No elaborate piping or writing on the cake. Fill and frost, then sprinkle the top with a choice of:
- chopped nuts
- coconut
- cake decorating candy sprinkles
- crushed peppermint candy
- chocolate chips
- sugar pearls
- nut halves, candies or marshmallow shapes arranged in a pattern
- sides or top of cake frosted and decorated with animal crackers or small cookies made with shaped cookie cutters: flowers, butterflies stars, frosted numbers or letters, gingerbread boys, hopping bunnies
- shoe-string licorice or icing squeezed from a tube to draw stems; use a rolling pin to flatten marshmallows (sprinkled with tinted sugar) or gumdrops and then cut flattened candy into petal shapes to make flowers
- black shoe-string licorice and round pastel mints or flat candies to make "balloons"
- marshmallow snowmen: put two marshmallows together with a pretzel stick, use pretzels for arms, pieces of fruit roll-up for a scarf, cut-up black jujubes for the hat, candy dots for eyes and buttons. (Candy dots can be made from piped dots of royal icing or use bits of candy stuck on with icing.)
Not-So-Quick White Leaves
Use fresh bay leaves (my Mom has a bay tree growing in a pot inside her front door). Make sure not to use leaves from a poisonous plant!
If you don't have many leaves, work in batches. See pictures of how to coat bay leaves with white chocolate in the December 2024 issue of Southern Living Magazine.
Chocolate leaves can be placed in patterns, like the petals on a flower, or to form poinsettias on a Christmas cake, or added to piped icing flowers.
- 20 fresh bay leaves, washed and thoroughly patted dry
- 2 cups white vanilla melting wafers (from 1 10-oz pkg)
- cooking spray
- Coat bottom side of each bay leaf with cooking spray, wipe away excess.
- Line a baking sheet with parchment paper.
- Place melting wafers in a medium heatproof bowl and microwave in HIGH in 30-second intervals, stirring well between intervals, until mixture is smooth. Takes approximately 90 seconds to 2 minutes, total.
- Dip the greased side of each leaf into the melted wafers, using fingers to spread coating in an even layer and wiping excess from edges as needed.
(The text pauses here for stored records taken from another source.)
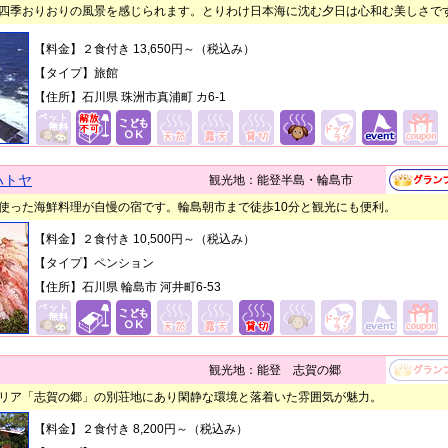
四季おりおりの風景を感じられます。とりわけ日本海に沈む夕日は心和む美しさで
【料金】２食付き 13,650円～（税込み）
【タイプ】旅館
【住所】石川県 珠洲市真浦町 カ6-1
ハトヤ
観光地：能登半島・輪島市
使った海鮮料理が自慢の宿です。輪島朝市まで徒歩10分と観光にも便利。
【料金】２食付き 10,500円～（税込み）
【タイプ】ペンション
【住所】石川県 輪島市 河井町6-53
観光地：能登 志賀の郷
リア「志賀の郷」の別荘地にあり閑静な環境と落着いた雰囲気が魅力。
【料金】２食付き 8,200円～（税込み）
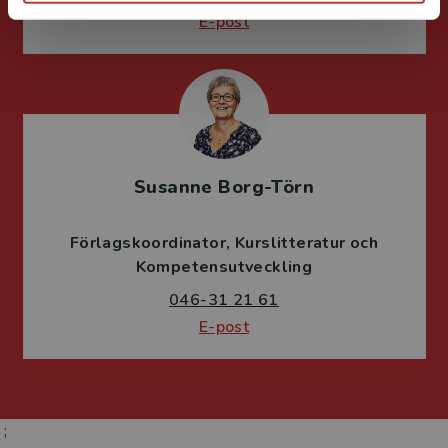
E-post
Susanne Borg-Törn
Förlagskoordinator
Kurslitteratur och
Kompetensutveckling
046-31 21 61
E-post
;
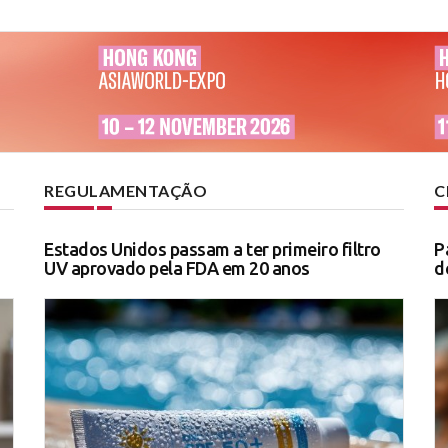
REGULAMENTAÇÃO
C
Estados Unidos passam a ter primeiro filtro
P
UV aprovado pela FDA em 20 anos
d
Place leaves, coated sides up, on a parchment-lined baking sheet.
- Let coated leaves stand at room temperature 15 minutes.
- Carefully peel leaves away from the coating; set aside candy leaves.
- Wipe off bay leaves and repeat process to make as many candy leaves as you need, reheating the candy mixture in 30 second bursts and stirring if it starts to dry out.
- Store candy leaves at room temperature in an airtight container up to 3 days.
- Once set, candy leaves may be trimmed.